> **Job item**
Look through the data below and return each line where "control" appears.

> **Data**
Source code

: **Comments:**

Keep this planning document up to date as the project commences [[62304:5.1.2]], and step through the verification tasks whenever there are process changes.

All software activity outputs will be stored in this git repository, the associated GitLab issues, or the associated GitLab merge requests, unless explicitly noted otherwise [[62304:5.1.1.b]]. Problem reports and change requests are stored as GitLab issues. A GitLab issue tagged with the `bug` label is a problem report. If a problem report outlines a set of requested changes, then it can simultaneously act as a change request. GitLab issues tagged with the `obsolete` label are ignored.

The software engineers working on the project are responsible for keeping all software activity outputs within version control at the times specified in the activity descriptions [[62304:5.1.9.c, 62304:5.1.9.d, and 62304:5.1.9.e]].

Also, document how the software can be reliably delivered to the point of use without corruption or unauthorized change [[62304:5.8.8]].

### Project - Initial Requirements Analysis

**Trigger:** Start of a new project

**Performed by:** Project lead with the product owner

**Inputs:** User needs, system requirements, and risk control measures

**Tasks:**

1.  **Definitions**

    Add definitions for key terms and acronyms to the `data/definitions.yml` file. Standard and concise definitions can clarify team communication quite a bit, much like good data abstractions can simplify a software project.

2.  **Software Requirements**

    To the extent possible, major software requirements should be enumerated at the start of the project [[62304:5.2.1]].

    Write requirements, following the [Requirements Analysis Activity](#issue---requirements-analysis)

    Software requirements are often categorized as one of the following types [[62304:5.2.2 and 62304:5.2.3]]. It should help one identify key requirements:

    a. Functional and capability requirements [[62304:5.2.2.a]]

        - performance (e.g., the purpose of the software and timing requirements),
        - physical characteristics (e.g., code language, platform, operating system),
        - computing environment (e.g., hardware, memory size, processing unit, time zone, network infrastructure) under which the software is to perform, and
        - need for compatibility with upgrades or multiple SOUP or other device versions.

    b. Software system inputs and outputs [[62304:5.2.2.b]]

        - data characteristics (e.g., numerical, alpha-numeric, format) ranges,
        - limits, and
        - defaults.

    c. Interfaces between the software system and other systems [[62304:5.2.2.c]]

> **Written solution**
The software engineers working on the project are responsible for keeping all software activity outputs within version control at the times specified in the activity descriptions [[62304:5.1.9.c, 62304:5.1.9.d, and 62304:5.1.9.e]].
**Inputs:** User needs, system requirements, and risk control measures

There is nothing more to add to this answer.